Not everything that counts can be counted

Not everything that counts can be counted

Electronic invoicing can save millions. Manual process are inefficient. Errors create unnecessary work. In the 21st century, passing pieces of paper between organizations as a record of a routine business transaction is a modern day anachronism. It’s bizarre and a little embarrassing. So why is your organization doing it?

Purchasing Insight logoThere are lots of reasons. For one, delivering significant business change is like climbing a mountain. It’s not actually something you can do in a day and it’s easy to procrastinate on the difficult things. This is never a good reason not to do anything but it is the main reason nevertheless.

Second, legislation. There is a perception that electronic invoices are not legally allowed in many countries. It is true that diverse interpretation of security requirements in the B2B electronic business world has led to complexity, but in most countries this objection hasn’t been real for some time and with the rules evolving all the time it is becoming less of an issue in most of the major economies of the world.

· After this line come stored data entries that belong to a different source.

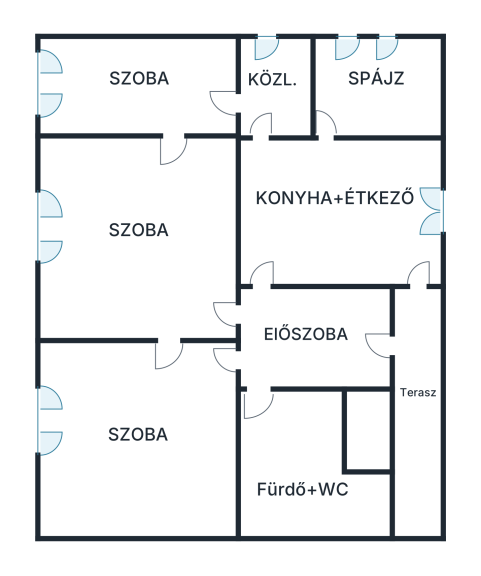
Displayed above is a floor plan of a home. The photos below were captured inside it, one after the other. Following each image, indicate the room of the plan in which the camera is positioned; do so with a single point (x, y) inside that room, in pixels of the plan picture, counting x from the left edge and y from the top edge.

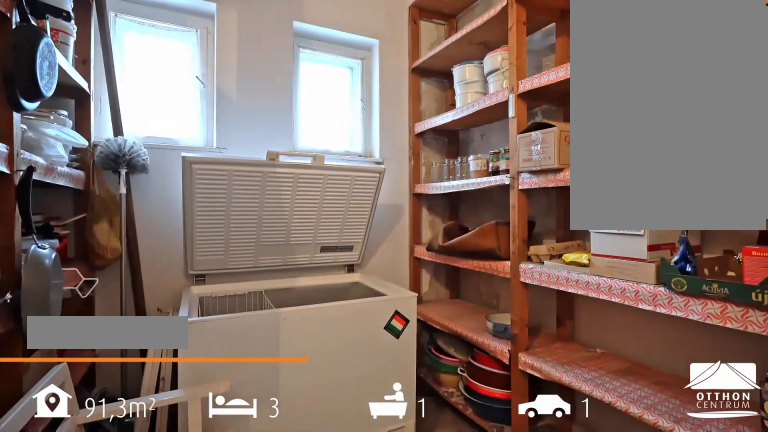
(374, 84)
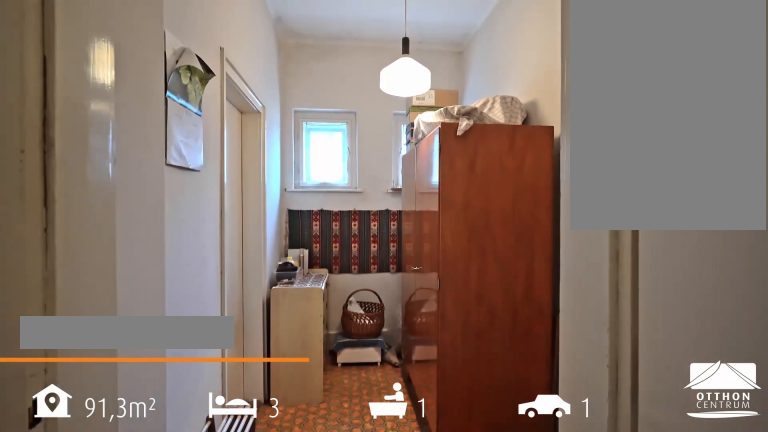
(279, 87)
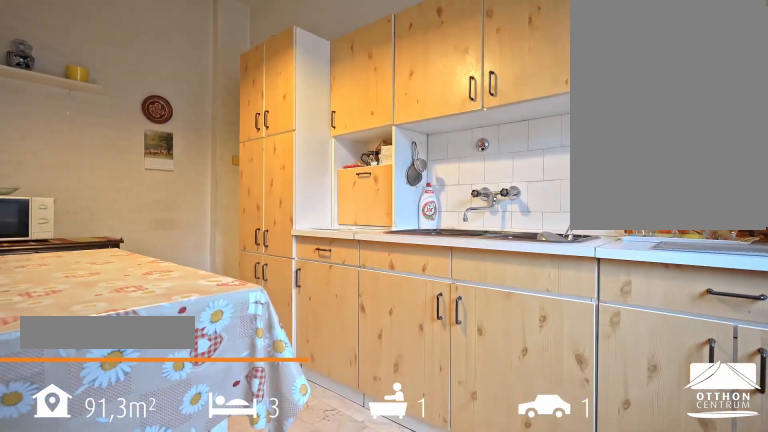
(343, 217)
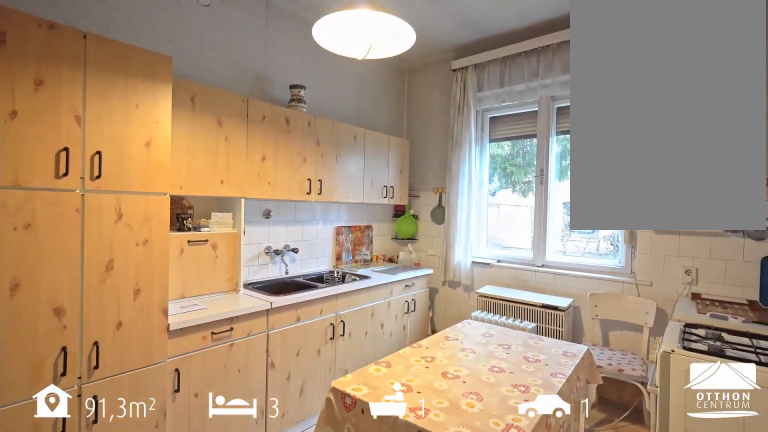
(343, 217)
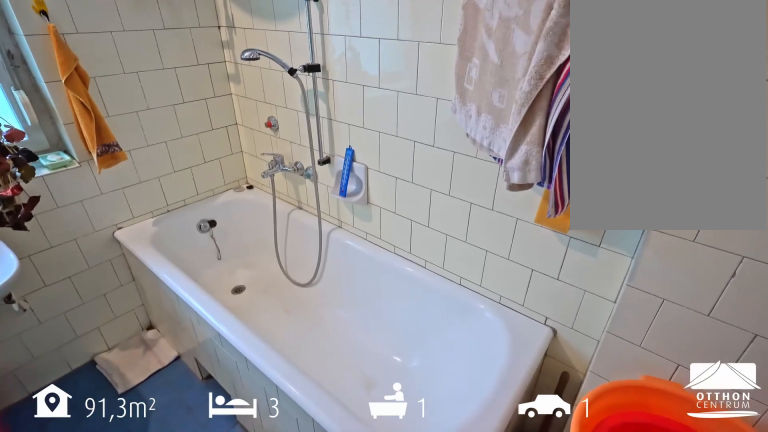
(292, 468)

Thirdly, cost. To use an electronic invoicing network like OB10, Ariba, Basware costs lots of money apparently. So called “free” e-invoicing is developing traction in the market place but the cost objection is short sighted to say the least. Sure there may be a need for cost model to be shaken up a little and for the charges to be distributed more equitably between buyers and sellers, but the fact is that the cost of an electronic invoice is a dollar spent to save ten. It doesn’t cost anything – it saves money.

At the end of the day, these objections are all based on cost on one way or another – but not everything that counts can be counted. Stefan Foryszewski’s recent blog at OB10 illustrates it beautifully.

Paper invoices, like transportation, excessive use of fossil fuels or unnecessary use of non-sustainable resources, is environmentally irresponsible. Sure you have to get your business case across to your board but instead of worrying about how to explain why you need to do it to your CFO, think about how your going to explain to your children why you didn’t.